[Page-level text extractions]
◇ ◇ ◇ ◇ ◇

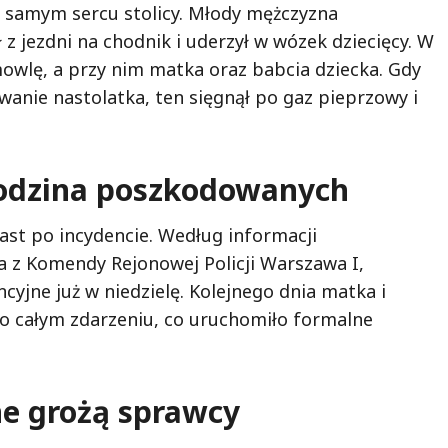
w samym sercu stolicy. Młody mężczyzna
 z jezdni na chodnik i uderzył w wózek dziecięcy. W
owlę, a przy nim matka oraz babcia dziecka. Gdy
anie nastolatka, ten sięgnął po gaz pieprzowy i
 rodzina poszkodowanych
ast po incydencie. Według informacji
a z Komendy Rejonowej Policji Warszawa I,
cyjne już w niedzielę. Kolejnego dnia matka i
ę o całym zdarzeniu, co uruchomiło formalne
e grożą sprawcy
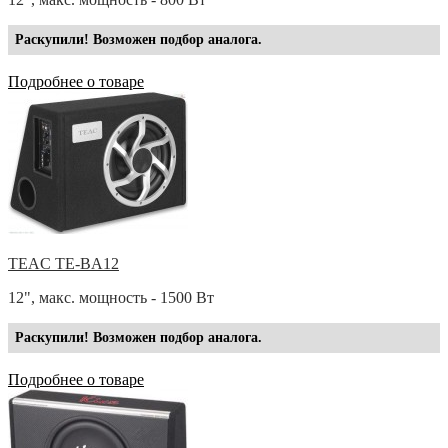
Раскупили! Возможен подбор аналога.
Подробнее о товаре
TEAC TE-BA12
12", макс. мощность - 1500 Вт
Раскупили! Возможен подбор аналога.
Подробнее о товаре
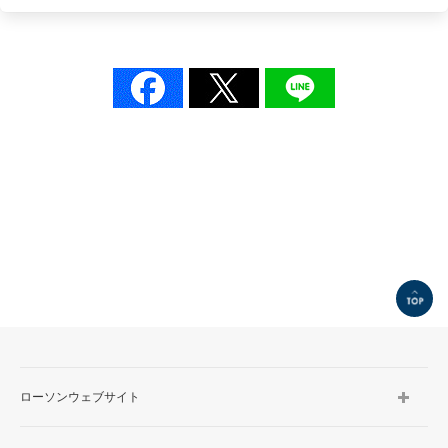
TOP
ローソンウェブサイト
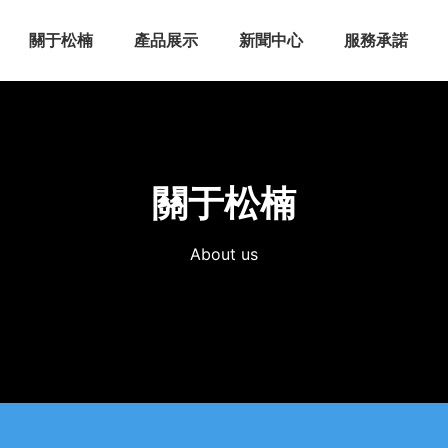
關于松楠
產品展示
新聞中心
服務承諾
關于松楠
About us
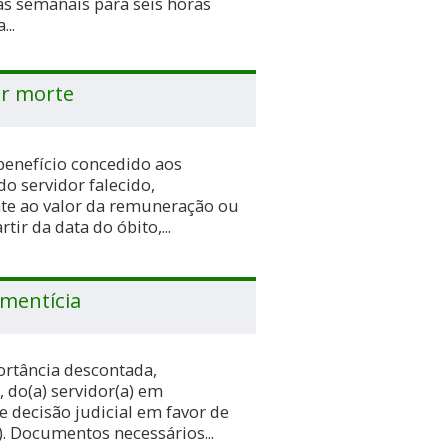
s semanais para seis horas
...
r morte
 benefício concedido aos
o servidor falecido,
te ao valor da remuneração ou
rtir da data do óbito,...
imentícia
ortância descontada,
do(a) servidor(a) em
e decisão judicial em favor de
s). Documentos necessários...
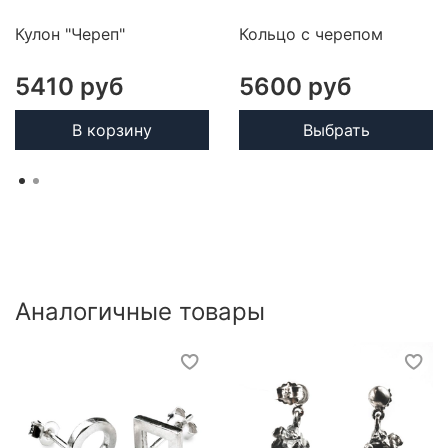
Кулон "Череп"
Кольцо с черепом
5410 руб
5600 руб
В корзину
Выбрать
Аналогичные товары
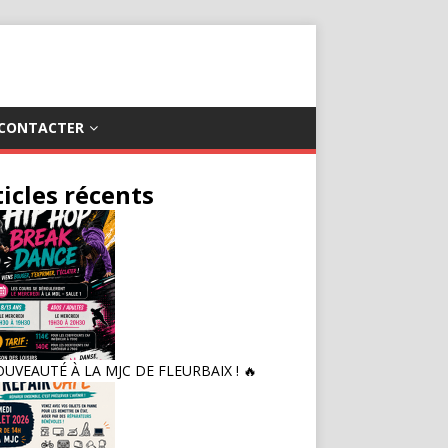
CONTACTER
ticles récents
OUVEAUTÉ À LA MJC DE FLEURBAIX ! 🔥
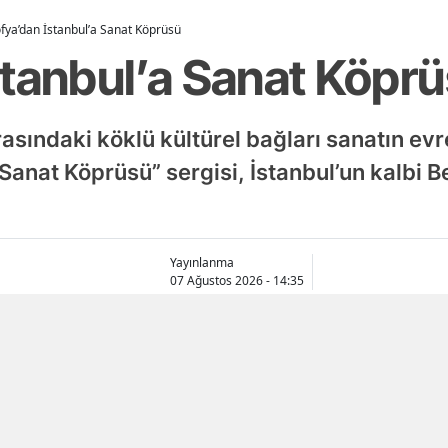
fya’dan İstanbul’a Sanat Köprüsü
stanbul’a Sanat Köpr
rasındaki köklü kültürel bağları sanatın evr
 Sanat Köprüsü” sergisi, İstanbul’un kalbi 
Yayınlanma
07 Ağustos 2026 - 14:35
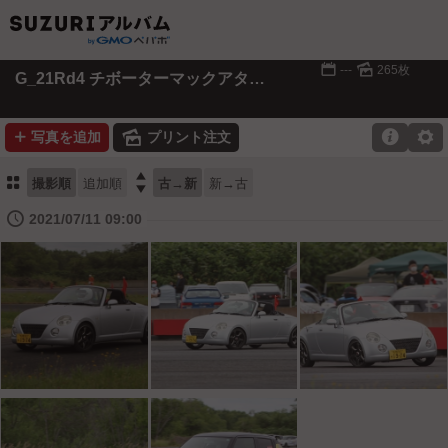
📅
🌄
---
265枚
G_21Rd4 チボーターマックアタック
➕
🌄

⚙
写真を追加
プリント注文
⚏

撮影順
追加順
古→新
新→古
🕔
2021/07/11 09:00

◇ ◇ ◇ ◇ ◇

▸ What you are asked to do
Copy the text from the start of the records through the line containing "OUVEAUTÉ À LA MJC DE FLEURBAIX ! 🔥", keeping both ends and leaving out the picture markers.

▸ Output of the task
w samym sercu stolicy. Młody mężczyzna
 z jezdni na chodnik i uderzył w wózek dziecięcy. W
owlę, a przy nim matka oraz babcia dziecka. Gdy
anie nastolatka, ten sięgnął po gaz pieprzowy i
 rodzina poszkodowanych
ast po incydencie. Według informacji
a z Komendy Rejonowej Policji Warszawa I,
cyjne już w niedzielę. Kolejnego dnia matka i
ę o całym zdarzeniu, co uruchomiło formalne
e grożą sprawcy
Раскупили! Возможен подбор аналога.
Подробнее о товаре
TEAC TE-BA12
12", макс. мощность - 1500 Вт
Раскупили! Возможен подбор аналога.
Подробнее о товаре
TOP
ローソンウェブサイト
關于松楠
產品展示
新聞中心
服務承諾
關于松楠
About us
s semanais para seis horas
...
r morte
 benefício concedido aos
o servidor falecido,
te ao valor da remuneração ou
rtir da data do óbito,...
imentícia
ortância descontada,
do(a) servidor(a) em
e decisão judicial em favor de
s). Documentos necessários...
Кулон "Череп"
Кольцо с черепом
5410 руб
5600 руб
В корзину
Выбрать
Аналогичные товары
CONTACTER
ticles récents
OUVEAUTÉ À LA MJC DE FLEURBAIX ! 🔥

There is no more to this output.